▸ **WORK TASK**
In the records below, find the line that contains "pinky pip: (127, 185)" and the line that contains "middle tip: (264, 192)", then retype exactly those two lines and every line between them.

▸ **RECORDS SHOWN**

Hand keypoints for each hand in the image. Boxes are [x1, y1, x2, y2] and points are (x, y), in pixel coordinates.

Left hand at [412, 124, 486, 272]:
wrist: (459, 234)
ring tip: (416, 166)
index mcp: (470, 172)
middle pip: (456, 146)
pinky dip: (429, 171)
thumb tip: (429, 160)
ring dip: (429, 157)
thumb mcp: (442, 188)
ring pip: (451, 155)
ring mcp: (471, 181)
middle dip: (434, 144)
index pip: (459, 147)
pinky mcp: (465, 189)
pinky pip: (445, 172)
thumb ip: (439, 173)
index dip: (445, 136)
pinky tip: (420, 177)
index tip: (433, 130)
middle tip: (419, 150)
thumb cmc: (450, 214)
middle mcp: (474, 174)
* * *
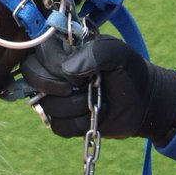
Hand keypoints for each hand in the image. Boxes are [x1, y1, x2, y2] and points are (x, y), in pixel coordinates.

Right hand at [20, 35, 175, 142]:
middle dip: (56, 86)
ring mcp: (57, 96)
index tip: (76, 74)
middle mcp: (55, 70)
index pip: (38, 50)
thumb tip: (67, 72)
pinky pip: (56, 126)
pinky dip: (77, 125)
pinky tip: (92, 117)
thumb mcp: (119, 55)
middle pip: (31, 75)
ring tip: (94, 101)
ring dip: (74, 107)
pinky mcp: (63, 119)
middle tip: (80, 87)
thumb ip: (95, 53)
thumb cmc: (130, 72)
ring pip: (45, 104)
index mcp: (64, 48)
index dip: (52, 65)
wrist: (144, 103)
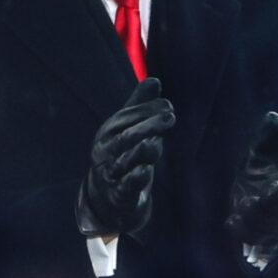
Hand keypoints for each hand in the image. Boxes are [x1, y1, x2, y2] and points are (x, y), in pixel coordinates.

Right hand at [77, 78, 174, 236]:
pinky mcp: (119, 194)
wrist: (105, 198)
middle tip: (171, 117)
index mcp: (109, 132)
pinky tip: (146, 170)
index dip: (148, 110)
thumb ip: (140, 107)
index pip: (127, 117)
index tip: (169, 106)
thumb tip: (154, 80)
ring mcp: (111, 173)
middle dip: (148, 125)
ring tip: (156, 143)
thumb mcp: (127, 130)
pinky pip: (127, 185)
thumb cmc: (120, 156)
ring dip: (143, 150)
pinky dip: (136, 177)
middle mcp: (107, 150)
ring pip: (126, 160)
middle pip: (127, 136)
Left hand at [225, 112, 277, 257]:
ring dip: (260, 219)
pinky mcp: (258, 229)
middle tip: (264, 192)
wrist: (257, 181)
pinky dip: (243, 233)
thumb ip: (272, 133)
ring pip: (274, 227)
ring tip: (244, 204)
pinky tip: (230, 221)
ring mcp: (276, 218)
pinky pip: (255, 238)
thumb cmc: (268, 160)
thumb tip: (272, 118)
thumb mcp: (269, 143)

▸ **OUTPUT**
pinky pip: (127, 185)
thumb cmc: (120, 156)
ring dip: (143, 150)
pinky dip: (136, 177)
middle mcp: (107, 150)
ring pip: (126, 160)
middle pip: (127, 136)
Left hand at [225, 112, 277, 257]:
ring dip: (260, 219)
pinky mcp: (258, 229)
middle tip: (264, 192)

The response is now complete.